Within the United Kingdom and Ireland, where a considerable proportion of the north-west European population traditionally breed, a UK and Ireland Curlew Action Group has been established, to monitor and study breeding birds with a view to reversing the downward population trend. In Ireland, where the drop in numbers of breeding pairs has been dramatic, an all-Ireland Conference “Curlews in Crisis” was held in November 2016 (for further details see the Ireland 2016 Conference page on this website). In the UK, much attention has been given to areas of Scotland, northern England and Northern Ireland where the heaviest concentrations of breeding Curlew occur. There are also however, quite extensive populations of breeding Curlews in several lower-lying areas of southern England. A workshop under the title “The Call of the Curlew” (whence the name of this website), was held at the headquarters of the Wildfowl & Wetlands Trust at Slimbridge, Gloucestershire, on 2 February 2017 (World Wetland Day, under the Ramsar Convention on Wetlands). Another major factor in the genesis of the workshop was the walk for Curlews across Ireland and southern England undertaken in spring 2016 by Mary Colwell (for details, see her website at www.curlewmedia.com).
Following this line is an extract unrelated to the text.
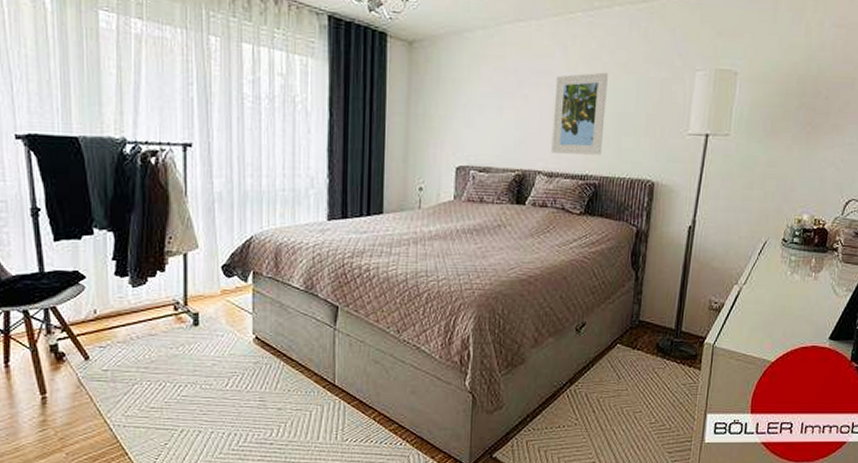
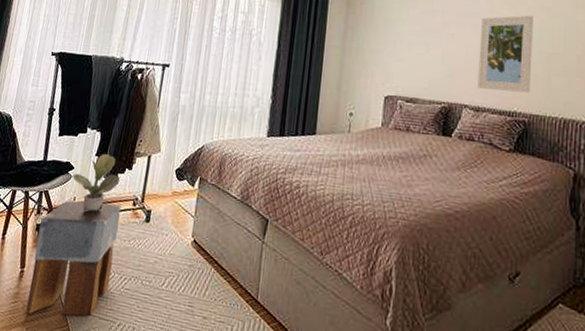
stool: none [55,311,162,439] -> present [26,200,121,316]
potted plant: none [84,256,151,325] -> present [71,153,120,212]

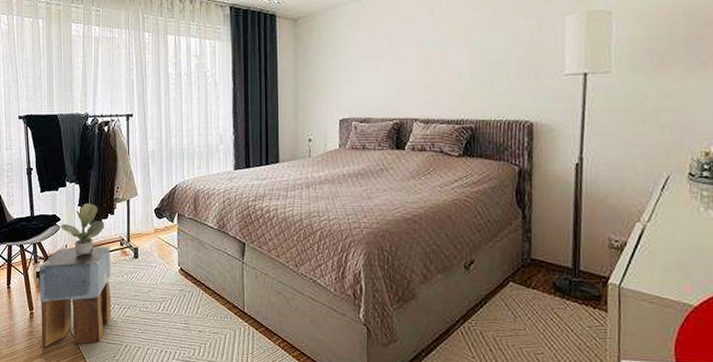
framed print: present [477,15,533,93] -> none [425,26,476,102]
The workshop generated enthusiasm and energy for conserving the remaining populations in southern England, emphasizing that it was important to conserve not just the numbers of the species but its current range. Several initiatives to study and conserve Curlews were already under way in southern England, and the workshop gave voice to a desire to strengthen such initiatives in existing areas, and to extend them to other areas. So, by ‘Southern Curlews’ we mean Curlews breeding in lowland areas of southern England; the ‘Southern Curlew Group’ is currently an informal group of people interested in these birds (though it may in future become more institutionalised); there is a very informal steering Committee made up of Mary Colwell, Geoff Hilton, Phil Sheldrake and Mike Smart, and a broader Forum made up of representatives from each of these areas in Southern England. A workshop to discuss the future of the Eurasian Curlew in Wales is to be held at Hafod a Hendre, the Royal Welsh Showground Conference Centre, Builth Wells, on 24 January 2018 (for further details see the Wales 2018 Conference page on this website).
The Slimbridge workshop felt strongly that an effective means of communication between members of the Group should be established; a series of Newsletters has been established (reproduced here), and the immediate aim of the website is to extend the range of communications about Southern Curlews; it will concentrate on breeding Curlews in southern England, though will no doubt include items on breeding Curlews in other areas of England, the UK and beyond, and may well stray into items on wintering Curlews, given that southern England is a major wintering area for Curlews that breed elsewhere. It will aim in future to extend its range, so as to bring together in one place all information relating to these Curlews, to provide advice on their study, monitoring, management and conservation; and to provide a blogspot where anyone interested can post information, photographs and questions. The organisers of the website welcome comment and input from any readers of the website.